Video: this is a 2,000hp, twin-turbo Audi R8 that'll eat its own axles
Rob meets high-horsepower tuner Tony Palo of T1 Race Development, and gets a lesson in building ridiculously fast street cars
A spin through Dallas, Texas (where we met the NASROD in episode 2) wouldn’t be complete without stopping in at T1 Race Development. A legend among the big-horsepower crowd, proprietor Tony Palo got his start tuning Hondas, but has made his name wringing neck-straining thrust from R35 Nissan GT-Rs.
His own GT-R, a test mule for development, produces somewhere in the range of 2,400 wheel horsepower - 235.6 mph in the half-mile. That’s Bugatti Divo territory (speed limited, but still). What’s more, the “Nightfury” GT-R Palo’s shop built for laser-show entrepreneur George Dodworth is the quickest in the world, at more than 3,000hp and a scorching quarter-mile time of 6.51 seconds at 230 mph.
Palo's work on Audi R8s may be lesser known, but on episode three in the new series of American Tuned, presenter Rob Dahm gets a few runs in T1’s latest four-rings test car. Palo bought the R8 V10 as a development platform after Motec released a plug-and-play ECU kit. Starting with 500 horsepower, it underwent a series of modifications, including 80mm turbos, which gave the ten-banger the potential for 2,500 horsepower, all while retaining the car’s all-wheel drive capability, drivability and, one might say, Audi-esque comportment.

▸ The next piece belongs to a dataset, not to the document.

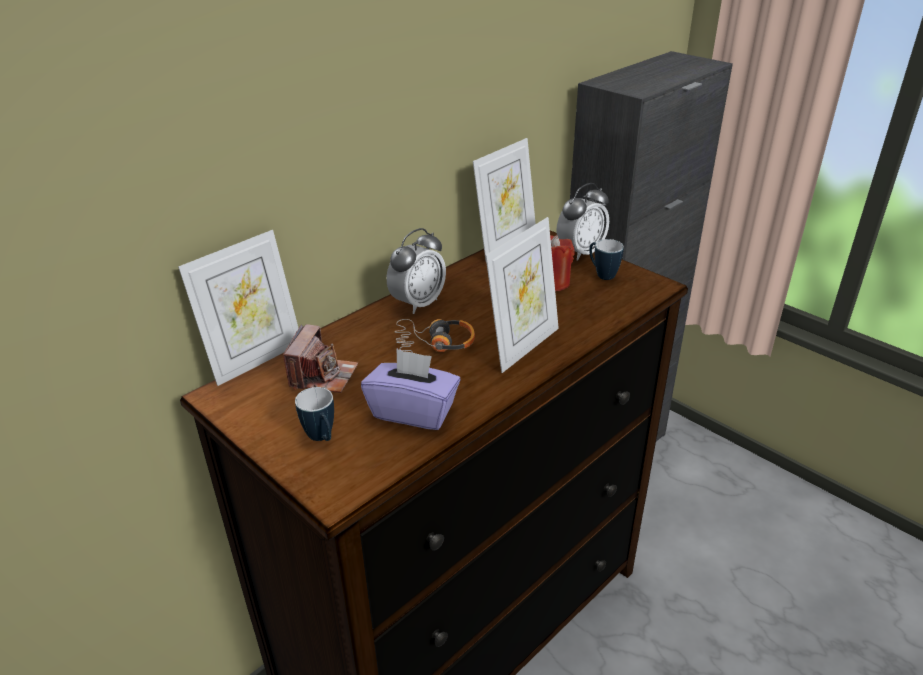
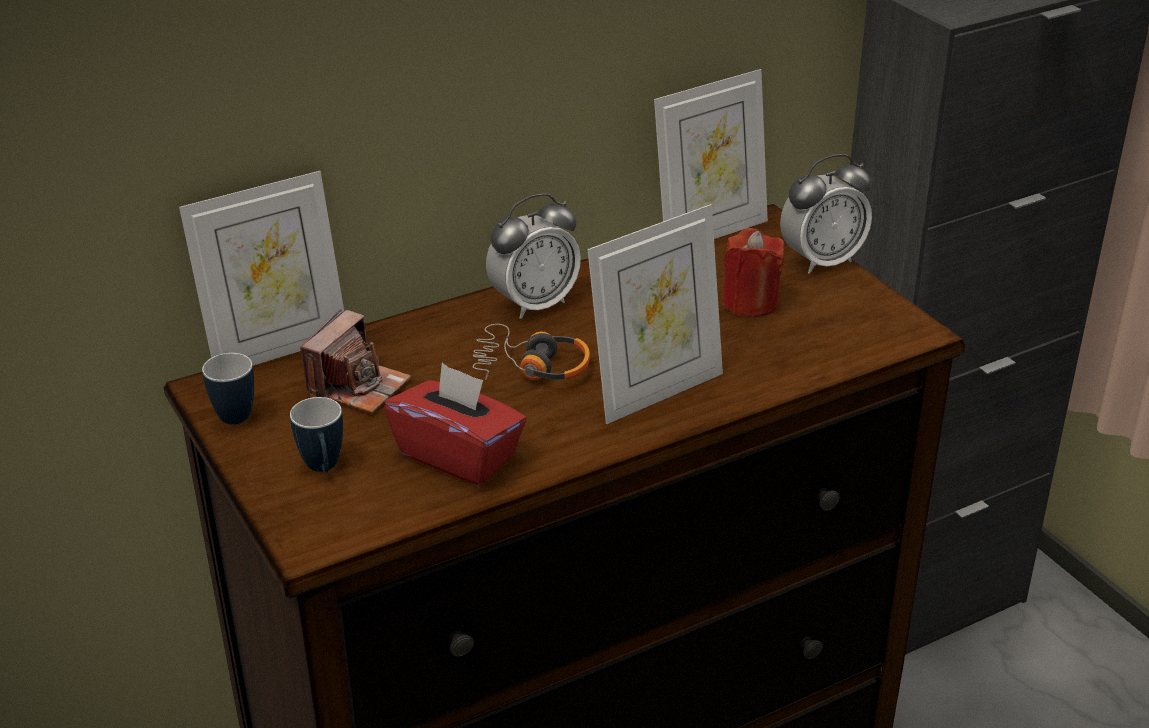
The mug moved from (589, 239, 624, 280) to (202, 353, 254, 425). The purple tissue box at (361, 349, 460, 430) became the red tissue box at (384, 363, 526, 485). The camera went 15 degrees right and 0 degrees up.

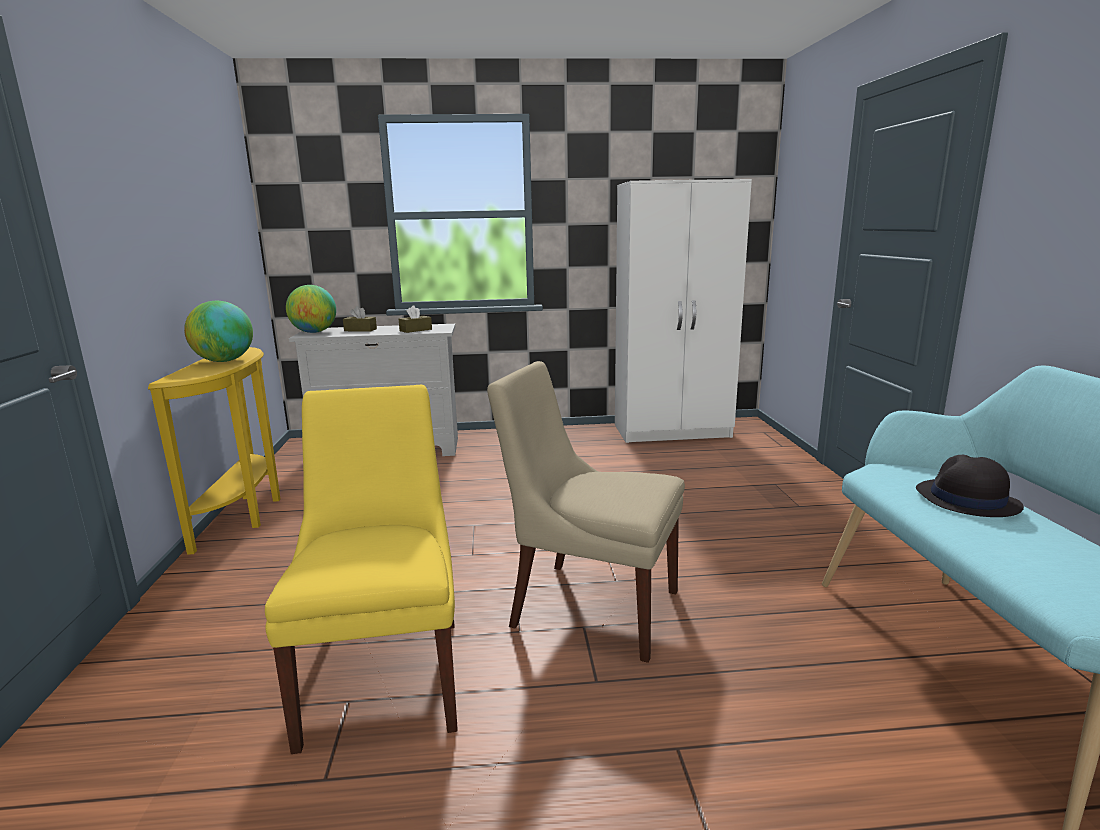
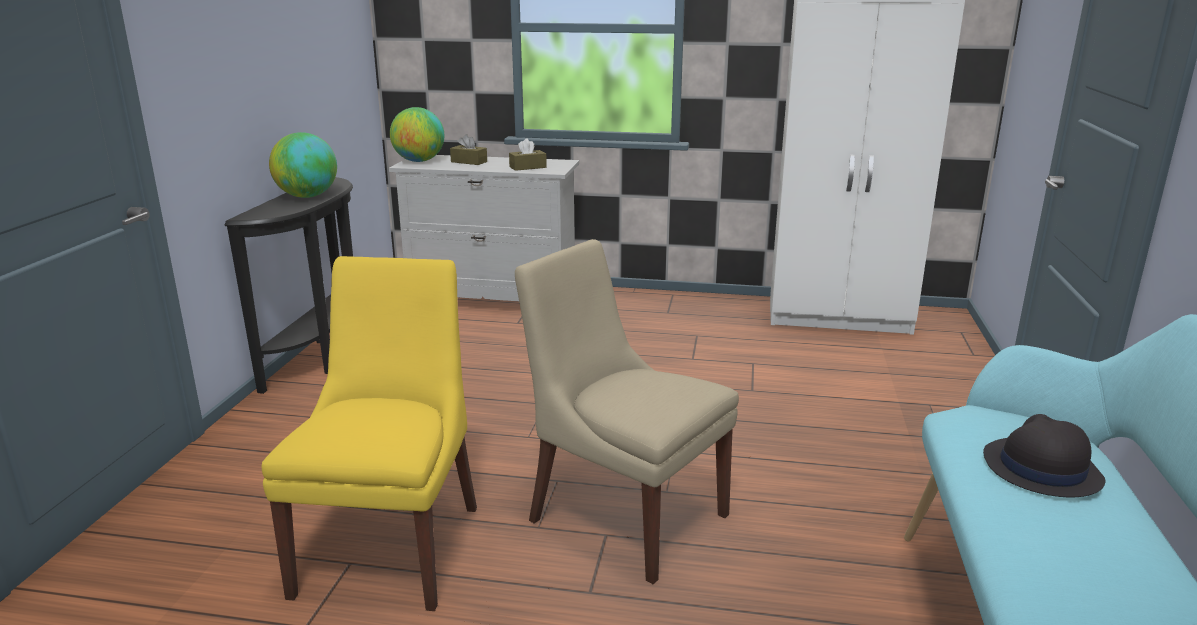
The yellow console table at (148, 347, 280, 555) became the black console table at (224, 177, 353, 394). The camera went 15 degrees right and 5 degrees up.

As an ongoing development project, the R8 hasn’t hit its ultimate power number yet, although Palo’s plan is to push it to the limit and beyond. “There’s still so much potential in these cars," he says about the R8, “both from the power standpoint and getting them dialled in down the track. We’re still working on how best to launch them, and shift them.” Of course, expanding the tuning scope of modern sports cars is a complex calibration exercise, and the T1 team records 850 channels of data during each drag pass, which feed back into development.
Indeed, the R8's journey is not without challenges. “Some kind of a safety trip,” Palo calls out, during a drag pass at around 2,000 horsepower. Indeed, faults are all part of the development process. If you don’t break anything, Dahm says, you’ll never push yourself further.